Trotz der Wolfsburger Misere scheint der Klub jedoch nicht mehr mit Mehmedi zu planen. Verständlich ist dies prinzipiell schon, weil die Wölfe mit Spielern wie Steffen, Lukebakio, Philipp, Waldschmidt, Nmecha und Weghorst in der Offensive ohnehin breit besetzt sind. Die Probleme des VfL dürften jedenfalls nicht an der individuellen Qualität der Offensivspieler festzumachen sein.

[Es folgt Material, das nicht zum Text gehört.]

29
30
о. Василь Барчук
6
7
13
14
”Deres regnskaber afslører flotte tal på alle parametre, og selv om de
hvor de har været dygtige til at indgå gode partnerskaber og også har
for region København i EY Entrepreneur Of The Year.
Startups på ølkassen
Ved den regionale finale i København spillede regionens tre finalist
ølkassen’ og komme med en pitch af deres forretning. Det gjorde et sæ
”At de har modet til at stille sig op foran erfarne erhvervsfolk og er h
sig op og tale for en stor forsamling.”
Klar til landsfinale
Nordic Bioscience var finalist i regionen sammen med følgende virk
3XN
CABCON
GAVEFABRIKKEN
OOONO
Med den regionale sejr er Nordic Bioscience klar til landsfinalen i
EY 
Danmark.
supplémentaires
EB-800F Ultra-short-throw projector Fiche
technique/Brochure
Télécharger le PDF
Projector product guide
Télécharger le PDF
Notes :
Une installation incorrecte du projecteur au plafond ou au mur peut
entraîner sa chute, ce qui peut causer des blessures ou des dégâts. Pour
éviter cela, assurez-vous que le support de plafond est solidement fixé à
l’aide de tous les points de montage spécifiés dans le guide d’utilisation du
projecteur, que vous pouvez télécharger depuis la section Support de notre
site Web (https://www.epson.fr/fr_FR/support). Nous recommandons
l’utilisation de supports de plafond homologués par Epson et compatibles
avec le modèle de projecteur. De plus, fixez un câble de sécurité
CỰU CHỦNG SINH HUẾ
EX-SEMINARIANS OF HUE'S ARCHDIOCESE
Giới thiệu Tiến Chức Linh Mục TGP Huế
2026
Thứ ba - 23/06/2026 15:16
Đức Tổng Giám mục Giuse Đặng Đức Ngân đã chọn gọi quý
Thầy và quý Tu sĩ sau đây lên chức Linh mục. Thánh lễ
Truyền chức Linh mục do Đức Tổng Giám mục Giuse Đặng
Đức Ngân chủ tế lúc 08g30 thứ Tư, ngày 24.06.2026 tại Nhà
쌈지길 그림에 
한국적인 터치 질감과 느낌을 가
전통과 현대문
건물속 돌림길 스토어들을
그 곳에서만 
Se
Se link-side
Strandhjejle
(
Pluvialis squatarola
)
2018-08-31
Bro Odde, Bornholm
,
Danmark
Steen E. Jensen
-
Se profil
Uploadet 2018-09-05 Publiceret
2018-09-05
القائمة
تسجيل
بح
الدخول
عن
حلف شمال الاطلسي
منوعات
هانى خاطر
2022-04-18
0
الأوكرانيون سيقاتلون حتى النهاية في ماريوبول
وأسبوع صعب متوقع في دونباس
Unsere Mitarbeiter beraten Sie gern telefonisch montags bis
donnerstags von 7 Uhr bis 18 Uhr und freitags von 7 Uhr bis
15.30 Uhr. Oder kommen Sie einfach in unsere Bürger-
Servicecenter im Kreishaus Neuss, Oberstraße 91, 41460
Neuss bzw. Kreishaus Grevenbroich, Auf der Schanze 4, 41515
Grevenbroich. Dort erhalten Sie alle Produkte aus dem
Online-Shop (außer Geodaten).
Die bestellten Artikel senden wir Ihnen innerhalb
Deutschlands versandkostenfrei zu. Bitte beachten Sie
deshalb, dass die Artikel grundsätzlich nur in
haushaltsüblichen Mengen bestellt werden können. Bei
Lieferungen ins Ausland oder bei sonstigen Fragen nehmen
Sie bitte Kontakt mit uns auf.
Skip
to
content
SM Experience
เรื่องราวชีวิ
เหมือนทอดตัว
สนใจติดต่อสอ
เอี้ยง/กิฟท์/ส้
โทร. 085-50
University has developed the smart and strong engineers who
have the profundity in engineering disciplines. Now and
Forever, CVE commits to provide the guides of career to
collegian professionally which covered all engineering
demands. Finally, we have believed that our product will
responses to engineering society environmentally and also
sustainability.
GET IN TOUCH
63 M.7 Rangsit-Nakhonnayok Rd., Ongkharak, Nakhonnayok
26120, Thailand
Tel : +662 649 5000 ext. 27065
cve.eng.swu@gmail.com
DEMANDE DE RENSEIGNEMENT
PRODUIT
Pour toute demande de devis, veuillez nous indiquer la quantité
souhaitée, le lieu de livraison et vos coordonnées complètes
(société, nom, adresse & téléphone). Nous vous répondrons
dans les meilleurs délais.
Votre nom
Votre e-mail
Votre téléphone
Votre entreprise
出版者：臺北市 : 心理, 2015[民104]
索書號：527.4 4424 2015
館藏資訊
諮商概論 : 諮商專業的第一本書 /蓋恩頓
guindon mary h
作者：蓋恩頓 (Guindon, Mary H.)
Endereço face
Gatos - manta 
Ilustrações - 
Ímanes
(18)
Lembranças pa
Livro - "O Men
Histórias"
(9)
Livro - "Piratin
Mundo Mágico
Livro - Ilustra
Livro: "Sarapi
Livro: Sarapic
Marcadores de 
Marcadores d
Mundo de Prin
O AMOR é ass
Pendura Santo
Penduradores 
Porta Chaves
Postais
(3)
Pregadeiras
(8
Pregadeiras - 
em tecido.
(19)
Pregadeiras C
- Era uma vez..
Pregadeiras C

Mehmedi vor Wechsel zu Antalyaspor: Ablöse wohl überschaubar

Sahin
Antalyaspor-Coach Nuri Sahin darf sich wohl auf einen neuen Offensivspieler freuen / Anadolu Agency/GettyImages

Demnach soll Mehmedi nicht beim VfL mithelfen, die Saison noch zu retten, sondern selbiges in der Türkei machen. Sky-Angaben zufolge steht der Routinier unmittelbar vor einem Wechsel zu Antalyaspor in die Süper Lig. Das Team von Trainer Nuri Sahin rangiert derzeit auf dem 15. Platz und befindet sich in der Nähe der Abstiegszone. Mehmedi soll zukünftig das Offensivspiel der viertschlechtesten Offensive der Liga beleben.

Die Ablösesumme dürfte höchst überschaubar bleiben. Der Kicker hat schließlich nur noch bis 2022 Vertrag und der VfL keine Verwendung mehr für ihn. Informationen hierzu gibt es allerdings noch nicht.